He refused to trot, especially on a scorching day like this.
“You're a lazy pony,” said Tory, but she didn't mean it. Lucky was the best thing in her life.
She gave him a gentle kick this time and he trotted for about six steps. Then he settled back to a walk.
It was so hot and so still that Tory thought she could hear the leaves curling up. The grass was withered and brown and the wildflowers had shriveled.

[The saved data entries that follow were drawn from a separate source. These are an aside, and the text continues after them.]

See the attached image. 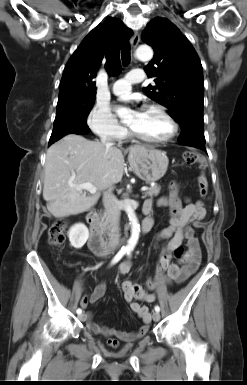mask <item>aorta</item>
<instances>
[{"label": "aorta", "instance_id": "762f6f07", "mask_svg": "<svg viewBox=\"0 0 247 385\" xmlns=\"http://www.w3.org/2000/svg\"><path fill=\"white\" fill-rule=\"evenodd\" d=\"M135 55L139 60L148 61L153 57V50L151 49V47H149L147 45H142V46L138 47ZM118 112L125 113V112H127V110L124 108H120L118 110ZM125 210H126V213L129 217V221H130V225H131V237L128 240V243H127L125 249L127 251H132L135 248L137 241L139 239L140 225L138 223V220H137V217L134 213V210L131 208V206L127 205Z\"/></svg>", "mask_w": 247, "mask_h": 385}]
</instances>
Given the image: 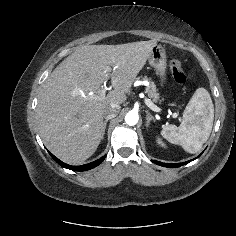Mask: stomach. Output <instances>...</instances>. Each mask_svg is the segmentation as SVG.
Segmentation results:
<instances>
[{"label": "stomach", "instance_id": "1", "mask_svg": "<svg viewBox=\"0 0 236 236\" xmlns=\"http://www.w3.org/2000/svg\"><path fill=\"white\" fill-rule=\"evenodd\" d=\"M149 64L155 69L160 78L161 85L166 83L167 59L165 49L161 45H155L148 57Z\"/></svg>", "mask_w": 236, "mask_h": 236}]
</instances>
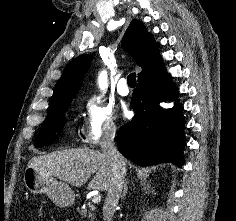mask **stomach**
Wrapping results in <instances>:
<instances>
[{
	"mask_svg": "<svg viewBox=\"0 0 236 221\" xmlns=\"http://www.w3.org/2000/svg\"><path fill=\"white\" fill-rule=\"evenodd\" d=\"M23 180L29 191L36 194L45 193L58 206H71L74 203L75 195L72 189L67 184L58 182L53 176L27 167Z\"/></svg>",
	"mask_w": 236,
	"mask_h": 221,
	"instance_id": "obj_1",
	"label": "stomach"
}]
</instances>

Everybody was worrying about forest fires. Tory's foster father, Oliver, had taken Lucky's iron shoes off in case they struck a rock and made sparks in the dry grass. He said going barefoot wouldn't hurt the pony.

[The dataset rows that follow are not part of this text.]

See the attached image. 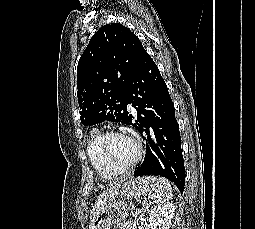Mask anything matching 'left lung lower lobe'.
<instances>
[{
    "label": "left lung lower lobe",
    "mask_w": 255,
    "mask_h": 229,
    "mask_svg": "<svg viewBox=\"0 0 255 229\" xmlns=\"http://www.w3.org/2000/svg\"><path fill=\"white\" fill-rule=\"evenodd\" d=\"M123 100L126 107L130 103L137 110L135 123L128 112L127 124L135 127L146 141L145 159L136 167L134 176L165 177L182 193L185 167L174 105L158 67L146 50L124 90Z\"/></svg>",
    "instance_id": "0a47b994"
}]
</instances>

Tory's foster mother was called Cathy. Tory lived with Oliver and Cathy as part of their family, but she could be moved somewhere else at any time. Her homes and her moves were arranged by Linda, the social worker who was responsible for her.
Tory knew that Oliver and Cathy didn't like her very much. She had heard Cathy say to Linda on the phone, “It's not working out very well. But I told you we would keep her for the summer, and we'll stick to that.”

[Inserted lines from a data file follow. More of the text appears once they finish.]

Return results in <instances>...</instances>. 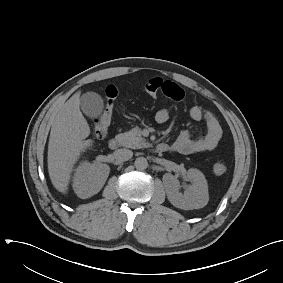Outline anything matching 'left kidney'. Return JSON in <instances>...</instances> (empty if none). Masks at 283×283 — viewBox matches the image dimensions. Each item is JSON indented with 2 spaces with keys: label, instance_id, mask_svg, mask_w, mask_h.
Here are the masks:
<instances>
[{
  "label": "left kidney",
  "instance_id": "1",
  "mask_svg": "<svg viewBox=\"0 0 283 283\" xmlns=\"http://www.w3.org/2000/svg\"><path fill=\"white\" fill-rule=\"evenodd\" d=\"M186 177L192 184L182 194L179 192V181L173 175H164L163 181L168 200L175 207L184 210L203 208L209 201L205 176L201 171L191 168L186 172Z\"/></svg>",
  "mask_w": 283,
  "mask_h": 283
}]
</instances>
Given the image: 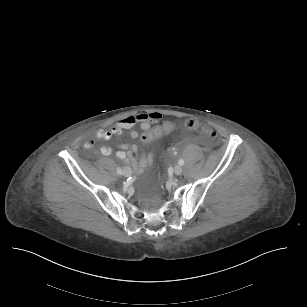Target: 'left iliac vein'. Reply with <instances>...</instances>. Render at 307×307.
Returning <instances> with one entry per match:
<instances>
[{
  "label": "left iliac vein",
  "mask_w": 307,
  "mask_h": 307,
  "mask_svg": "<svg viewBox=\"0 0 307 307\" xmlns=\"http://www.w3.org/2000/svg\"><path fill=\"white\" fill-rule=\"evenodd\" d=\"M183 172V168H182V166L181 165H176L175 167H174V173H175V175H181V173Z\"/></svg>",
  "instance_id": "left-iliac-vein-1"
}]
</instances>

This morning Tory had checked the calendar. She had a little more than three weeks of summer left, before she went to a new foster home. Her stomach churned at the thought. Where would she go? What if her new family didn't like her either? And that meant she had only three more weeks to ride Lucky. She reached forward and patted his thick, snowy mane.
Julia, Oliver and Cathy's daughter, said his mane looked dumb the way it stood up on end, but Tory loved it. Her own long brown hair was just as messy as Lucky's. Sometimes, like today, she tied it back in a ponytail, but usually she let it fly all over the place.
Julia was eleven, two years older than Tory, and her straight blonde hair was always neatly brushed. Julia rode one of the fancy show horses called Barnabas. She was always braiding his silky mane, fastening each braid with a little black elastic band. Tory thought
looked dumb but she knew better than to say so.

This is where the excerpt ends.